● Verilen Metin:
"""

Haberal Kıbrıslı gazetesi Baraka Kültür Merkezi aktivisti BKP-TVG milletvekili adayı Hasan Yıkıcı ile söyleşi gerçekleştirdi.
-Neden milletvekili adayı olmak istediniz?
-Bir algı var gençlerin siyasete atılsın diye. Aslında bizim bakış açımız böyle değildir. 2005 yılından beri Baraka kültür Merkezi çatısı altında mücadele vermekteydim. Aslında, bu da bir siyaset yapma şeklidir. Siyaseti üst siyaset veya belli uzmanların yaptığı siyaset olarak ayırmak yanlıştır. Siyaset tam da gündelik hayatın içerisindedir, siyaset insanların daha güzel bir yaşama daha güzel bir düzene ulaşmasının bir aracıdır. 2005 yılından beridir Baraka aktivisti olarak bağımsız bir Kıbrıs için, Kıbrıslı Türklerin kendi iradelerini yeniden kazanabilmeleri ve gaspedilmiş irademizin yeniden keşfedilmesi için mücadele vermekteyiz. Bunun bir adımının “sokak” olduğunu fakat farklı, farklı kanalların da olabileceğini düşünüyoruz. Yıllardır sokakta seslendirdiğimiz, dillendirdiğimiz mücadeleyi parlamentoya da taşıyarak orda da dillendirmek istiyoruz. Neden milletvekili adayı olduğumu kabaca böyle tanımlayabilirim. Sokakta ördüğümüz bağımsızlıkçı, eşit, adil bir Kıbrıs’a ulaşma mücadelesinin parlamentoda da bir adım atmak için milletvekili adayı olmak istedim.
-En gençler olarak, seçim çalışmalarında halktan ne gibi tepkiler aldınız?

"""

● Etkinlik Listesi:
• A. Söyleşiye göre Hasan Yıkıcı hangi yıldan beri Baraka Kültür Merkezi çatısı altında mücadele vermektedir?
• B. Aşağıdaki ifadeler söyleşiyle uyuşuyor mu? Her biri için evet ya da hayır deyin ve kararı belirleyen sözleri söyleşiden aynen alıntılayın.
(i) Hasan Yıkıcı, siyaseti üst siyaset ya da uzmanların yaptığı siyaset olarak ayırmayı doğru bulmaktadır.
(ii) Hasan Yıkıcı, sokakta verilen mücadeleyi parlamentoya da taşımak istediklerini söylemektedir.
(iii) Söyleşiyi Haberal Kıbrıslı gazetesi gerçekleştirmiştir.

● Veri Kümesinden Kesit:
"""

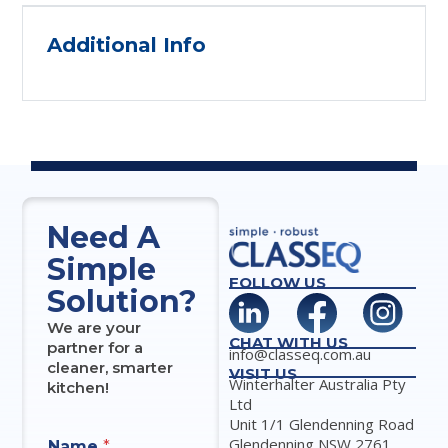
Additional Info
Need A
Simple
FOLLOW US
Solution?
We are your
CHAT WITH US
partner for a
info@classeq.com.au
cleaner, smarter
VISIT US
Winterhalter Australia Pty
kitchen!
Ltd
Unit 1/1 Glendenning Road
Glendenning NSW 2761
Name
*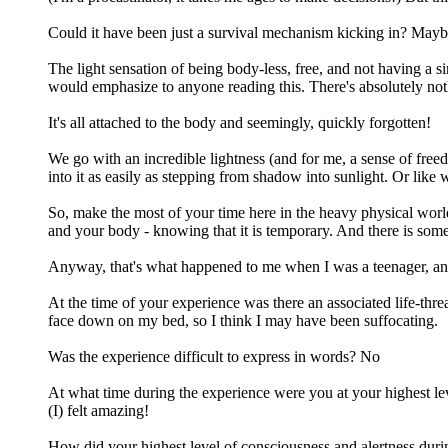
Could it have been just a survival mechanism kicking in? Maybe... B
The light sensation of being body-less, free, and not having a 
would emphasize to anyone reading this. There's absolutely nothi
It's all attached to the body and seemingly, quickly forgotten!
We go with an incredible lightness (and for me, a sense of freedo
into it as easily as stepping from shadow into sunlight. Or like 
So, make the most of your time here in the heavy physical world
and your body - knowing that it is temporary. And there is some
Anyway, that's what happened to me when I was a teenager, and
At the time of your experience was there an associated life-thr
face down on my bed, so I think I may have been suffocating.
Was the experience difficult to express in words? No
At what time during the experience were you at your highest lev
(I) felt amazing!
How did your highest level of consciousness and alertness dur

"""
"""

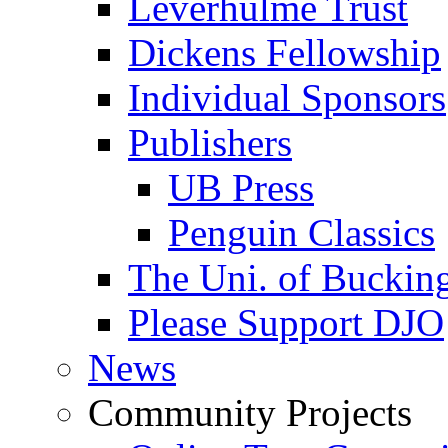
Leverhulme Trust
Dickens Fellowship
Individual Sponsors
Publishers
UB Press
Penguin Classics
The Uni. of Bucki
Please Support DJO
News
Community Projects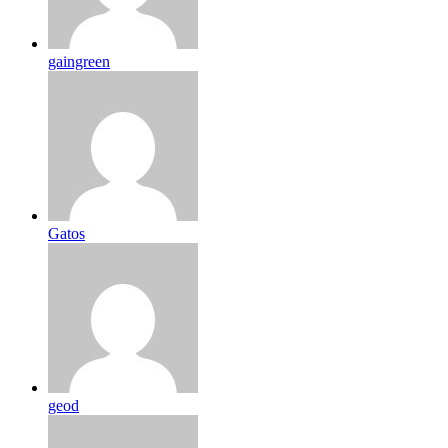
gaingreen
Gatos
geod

"""

● Alıştırma Çözümleri:
• A. 2005 yılından beri.

• B.
(i) Hayır: "Siyaseti üst siyaset veya belli uzmanların yaptığı siyaset olarak ayırmak yanlıştır."
(ii) Evet: "Yıllardır sokakta seslendirdiğimiz, dillendirdiğimiz mücadeleyi parlamentoya da taşıyarak orda da dillendirmek istiyoruz."
(iii) Evet: "Haberal Kıbrıslı gazetesi Baraka Kültür Merkezi aktivisti BKP-TVG milletvekili adayı Hasan Yıkıcı ile söyleşi gerçekleştirdi."